Some of Kennedy’s defenders rightly point out that he is not in charge of the EPA, which regulates pesticides, or the U.S. Department of Agriculture, which oversees farming policies. Even if he cannot regulate pesticides himself, he is in charge of the National Institutes of Health, “and the NIH can study the causes of the effects of these chemicals on Americans. Those studies can drive the marketplace and policy change,” Vani Hari, a food activist, MAHA influencer, and vocal supporter of Kennedy, told me. (In particular, she wants to see the United States, as some other countries have, eliminate the practice of spraying glyphosate on crop fields right before harvest, which farmers do to dry out the crops.) Kennedy understands the threat these chemicals pose, she told me: “When there is an opportunity to add influence, he will. He’s not afraid to speak up.”

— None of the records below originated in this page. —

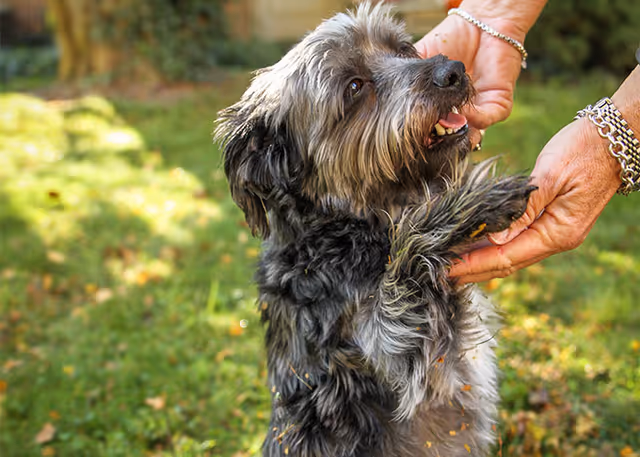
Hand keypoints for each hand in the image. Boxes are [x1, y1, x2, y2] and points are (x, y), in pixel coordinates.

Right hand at [415, 14, 523, 129]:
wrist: (481, 22)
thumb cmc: (449, 40)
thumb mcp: (419, 62)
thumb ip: (408, 81)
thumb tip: (394, 108)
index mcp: (442, 105)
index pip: (433, 128)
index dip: (424, 134)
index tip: (413, 136)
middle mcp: (461, 112)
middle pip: (451, 137)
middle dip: (441, 137)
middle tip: (430, 134)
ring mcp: (480, 110)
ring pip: (470, 135)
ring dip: (458, 135)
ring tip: (447, 129)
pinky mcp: (499, 104)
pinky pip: (488, 119)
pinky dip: (476, 120)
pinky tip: (465, 112)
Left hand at [449, 117, 620, 283]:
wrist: (614, 136)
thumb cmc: (582, 150)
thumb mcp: (549, 177)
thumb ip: (521, 210)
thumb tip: (495, 239)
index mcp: (559, 232)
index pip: (507, 258)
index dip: (475, 265)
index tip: (448, 270)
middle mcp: (557, 238)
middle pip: (508, 262)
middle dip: (475, 268)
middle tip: (442, 272)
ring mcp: (556, 231)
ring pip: (512, 254)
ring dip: (483, 259)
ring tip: (452, 262)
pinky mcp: (552, 220)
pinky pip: (518, 240)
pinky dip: (495, 245)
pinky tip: (475, 244)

I asked whether she would be disappointed if the forthcoming autism report doesn’t mention pesticides and instead focuses on Tylenol and folate deficiencies. She told me she doubted that the autism report would overlook pesticides. “I don’t see that even happening,” she said. Yet in his few months in office, Kennedy has had many chances to let science guide him and has let them pass—on the health benefits of seed oils, the safety of abortion pills, children’s mental-health screening, and, most notably, vaccine policy. This may be one more.